WORK INSTRUCTION 1 —
Please copy the forum thread on grid line color from "This is annoying, I" to "if you like.", switching "white" to "yellow".
WORK INSTRUCTION 2 —
Pick up the forum thread on grid line color after its last line and carry it on.
━━━ TEXT SECTION
When using the Develop > Transform function the grid lines provided are dark and not easy seen when overlaid on a complimentary colour. 

Is it possible to select a lighter colour, yellow for example?


----------



## prbimages (Dec 20, 2017)

This is annoying, I agree. I haven't found any way to change the colour. What I do as a work-around (on my Windows machine, might be different on a Mac), is to change the "Show Grid:" option from _Auto _(which I prefer) to _Always_. When you do that, the grid colour changes to white and is much easier to see. You can then hold down the Control key (on a PC) to change the grid opacity, if you like.


----------



## Dave Miller (Dec 21, 2017)

Thanks for your input but unfortunately I can not find the equivalent settings on my Mac based software, which doesn't mean that they don't exist, just that I can't find them. :(


----------



## prbimages (Dec 21, 2017)
━━━━━━
━━━ DATA UNDER STUDY
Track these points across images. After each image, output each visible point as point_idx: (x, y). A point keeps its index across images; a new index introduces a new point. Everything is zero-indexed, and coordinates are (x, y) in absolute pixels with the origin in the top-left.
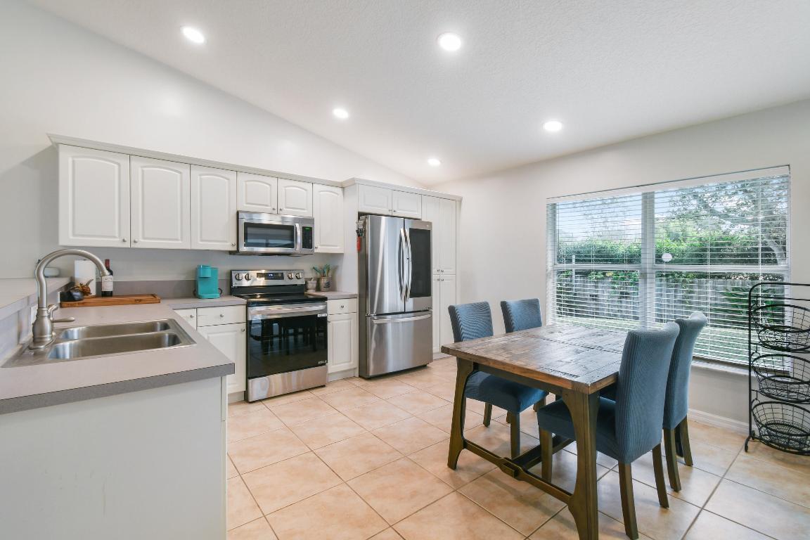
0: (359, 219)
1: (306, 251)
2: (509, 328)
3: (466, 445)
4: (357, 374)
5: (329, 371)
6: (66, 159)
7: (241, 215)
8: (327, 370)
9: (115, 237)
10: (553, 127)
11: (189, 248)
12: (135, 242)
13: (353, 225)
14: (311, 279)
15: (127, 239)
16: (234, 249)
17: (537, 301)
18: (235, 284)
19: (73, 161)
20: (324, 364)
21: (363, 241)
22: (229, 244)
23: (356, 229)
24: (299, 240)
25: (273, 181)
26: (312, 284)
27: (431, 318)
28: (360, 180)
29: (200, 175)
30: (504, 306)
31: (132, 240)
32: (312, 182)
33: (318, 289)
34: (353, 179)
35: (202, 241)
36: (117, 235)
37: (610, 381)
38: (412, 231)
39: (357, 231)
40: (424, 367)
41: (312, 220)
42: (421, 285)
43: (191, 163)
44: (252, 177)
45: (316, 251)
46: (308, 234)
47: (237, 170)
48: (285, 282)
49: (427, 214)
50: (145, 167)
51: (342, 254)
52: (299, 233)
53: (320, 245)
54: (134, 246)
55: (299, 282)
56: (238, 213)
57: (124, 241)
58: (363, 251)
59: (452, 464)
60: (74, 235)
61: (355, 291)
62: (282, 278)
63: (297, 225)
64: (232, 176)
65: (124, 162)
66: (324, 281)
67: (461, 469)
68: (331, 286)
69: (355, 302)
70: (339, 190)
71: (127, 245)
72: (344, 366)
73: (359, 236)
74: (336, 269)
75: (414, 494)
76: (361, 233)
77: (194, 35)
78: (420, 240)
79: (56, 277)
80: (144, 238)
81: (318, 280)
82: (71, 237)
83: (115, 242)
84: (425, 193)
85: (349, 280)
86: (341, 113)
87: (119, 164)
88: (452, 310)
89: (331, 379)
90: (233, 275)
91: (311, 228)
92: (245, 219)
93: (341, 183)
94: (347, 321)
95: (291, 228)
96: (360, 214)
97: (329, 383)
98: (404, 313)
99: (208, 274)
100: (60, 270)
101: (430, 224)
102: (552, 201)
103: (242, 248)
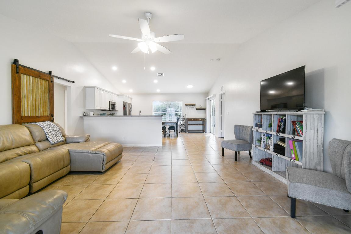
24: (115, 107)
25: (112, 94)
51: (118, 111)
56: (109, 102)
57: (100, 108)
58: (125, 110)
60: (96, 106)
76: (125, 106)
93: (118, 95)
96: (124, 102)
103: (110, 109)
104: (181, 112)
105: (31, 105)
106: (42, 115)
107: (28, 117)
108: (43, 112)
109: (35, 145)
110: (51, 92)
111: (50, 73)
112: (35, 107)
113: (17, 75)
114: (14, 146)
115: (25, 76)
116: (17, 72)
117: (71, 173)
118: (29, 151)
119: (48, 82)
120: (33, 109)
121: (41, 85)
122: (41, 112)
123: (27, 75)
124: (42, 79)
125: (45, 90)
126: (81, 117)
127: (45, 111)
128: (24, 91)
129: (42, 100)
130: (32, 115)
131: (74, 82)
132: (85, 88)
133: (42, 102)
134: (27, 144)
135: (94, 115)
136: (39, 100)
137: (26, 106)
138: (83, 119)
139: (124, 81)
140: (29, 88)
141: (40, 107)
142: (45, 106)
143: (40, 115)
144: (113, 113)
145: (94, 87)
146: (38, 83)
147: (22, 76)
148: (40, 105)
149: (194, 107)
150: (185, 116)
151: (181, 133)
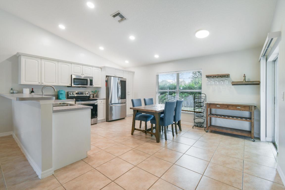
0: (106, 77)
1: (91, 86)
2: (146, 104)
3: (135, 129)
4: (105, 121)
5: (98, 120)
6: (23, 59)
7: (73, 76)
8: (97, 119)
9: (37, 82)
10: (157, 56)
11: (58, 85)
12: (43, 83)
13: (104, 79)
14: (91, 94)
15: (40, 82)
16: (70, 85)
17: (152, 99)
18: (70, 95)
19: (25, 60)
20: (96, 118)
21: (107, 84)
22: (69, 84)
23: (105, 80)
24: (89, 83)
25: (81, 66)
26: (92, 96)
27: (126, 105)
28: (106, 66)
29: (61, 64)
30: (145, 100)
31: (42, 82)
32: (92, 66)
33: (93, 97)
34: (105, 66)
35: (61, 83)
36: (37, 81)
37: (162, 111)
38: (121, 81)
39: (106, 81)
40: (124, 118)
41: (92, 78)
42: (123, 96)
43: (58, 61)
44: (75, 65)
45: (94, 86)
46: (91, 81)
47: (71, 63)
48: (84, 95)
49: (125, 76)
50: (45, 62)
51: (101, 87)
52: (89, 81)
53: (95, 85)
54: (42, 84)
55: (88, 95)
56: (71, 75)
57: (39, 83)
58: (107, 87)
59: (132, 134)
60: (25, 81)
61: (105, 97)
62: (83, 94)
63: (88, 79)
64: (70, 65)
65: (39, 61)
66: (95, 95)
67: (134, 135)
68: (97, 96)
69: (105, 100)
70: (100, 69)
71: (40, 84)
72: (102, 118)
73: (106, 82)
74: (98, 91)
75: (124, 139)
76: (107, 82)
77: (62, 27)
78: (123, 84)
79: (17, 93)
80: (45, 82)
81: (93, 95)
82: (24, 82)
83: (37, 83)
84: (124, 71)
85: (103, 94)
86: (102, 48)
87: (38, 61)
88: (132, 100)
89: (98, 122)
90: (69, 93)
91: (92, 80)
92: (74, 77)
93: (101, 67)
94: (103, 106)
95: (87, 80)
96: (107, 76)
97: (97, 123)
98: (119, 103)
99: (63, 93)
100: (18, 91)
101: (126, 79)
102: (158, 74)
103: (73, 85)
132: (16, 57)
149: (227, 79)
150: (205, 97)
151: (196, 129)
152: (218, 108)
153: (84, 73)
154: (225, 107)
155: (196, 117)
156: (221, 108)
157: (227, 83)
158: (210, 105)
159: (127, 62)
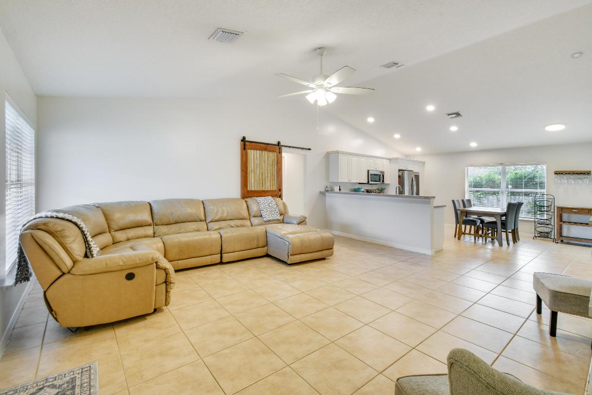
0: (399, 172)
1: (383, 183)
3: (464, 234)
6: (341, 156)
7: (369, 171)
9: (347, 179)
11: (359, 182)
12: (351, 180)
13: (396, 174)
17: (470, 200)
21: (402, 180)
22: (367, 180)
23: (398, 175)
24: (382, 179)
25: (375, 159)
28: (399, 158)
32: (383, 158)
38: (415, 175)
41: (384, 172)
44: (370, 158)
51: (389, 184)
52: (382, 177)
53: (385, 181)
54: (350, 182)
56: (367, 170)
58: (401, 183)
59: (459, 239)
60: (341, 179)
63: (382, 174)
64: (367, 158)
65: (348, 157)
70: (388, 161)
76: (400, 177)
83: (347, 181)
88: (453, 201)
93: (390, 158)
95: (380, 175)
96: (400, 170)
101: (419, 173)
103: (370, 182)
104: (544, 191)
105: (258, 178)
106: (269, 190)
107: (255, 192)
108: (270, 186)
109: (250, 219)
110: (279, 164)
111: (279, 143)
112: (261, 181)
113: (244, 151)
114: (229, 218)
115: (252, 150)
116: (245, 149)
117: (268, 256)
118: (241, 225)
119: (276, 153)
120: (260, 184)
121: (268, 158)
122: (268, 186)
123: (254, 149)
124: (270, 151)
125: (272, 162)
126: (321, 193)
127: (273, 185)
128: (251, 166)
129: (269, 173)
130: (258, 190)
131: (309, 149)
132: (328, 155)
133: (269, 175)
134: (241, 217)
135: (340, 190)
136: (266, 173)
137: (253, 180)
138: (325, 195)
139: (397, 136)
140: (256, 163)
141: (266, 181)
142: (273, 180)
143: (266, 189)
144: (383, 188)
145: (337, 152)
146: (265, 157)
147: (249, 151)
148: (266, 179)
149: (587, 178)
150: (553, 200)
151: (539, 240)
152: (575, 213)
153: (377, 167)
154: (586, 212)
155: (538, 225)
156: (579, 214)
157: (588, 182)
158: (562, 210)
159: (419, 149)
━━━━━━
OUTPUT 1 —
This is annoying, I agree. I haven't found any way to change the colour. What I do as a work-around (on my Windows machine, might be different on a Mac), is to change the "Show Grid:" option from _Auto _(which I prefer) to _Always_. When you do that, the grid colour changes to yellow and is much easier to see. You can then hold down the Control key (on a PC) to change the grid opacity, if you like.

OUTPUT 2 —
Dave Miller said:


> Thanks for your input but unfortunately I can not find the equivalent settings on my Mac based software, which doesn't mean that they don't exist, just that I can't find them. :(


Hmmm. Maybe some more detail might help? In the _Develop _module, make sure the lower toolbar is showing; if it is not, press the "T" key to bring it up. On that toolbar, at the far right, there should be a little down-arrow where you can set which toolbar options are displayed. Make sure that "Grid Overlay" is one of the options selected. Once that is done, the toolbar should show an option labelled "Show Grid:". Set that to _Always_. Then, you will have a somewhat obtrusive grid displayed over your image. It doesn't matter which of the _Develop _panels you are using, the grid will be displayed, so you will probably want to turn it off (by changing the "Show Grid:" option back to _Auto _or _Never_) when you have finished your Transform adjustments.
Hope this helps


----------



## Dave Miller (Dec 21, 2017)

More detail certainly did help. I've now been able to follow your advice and been able to display the grid.Thanks again for your help, it's appreciated.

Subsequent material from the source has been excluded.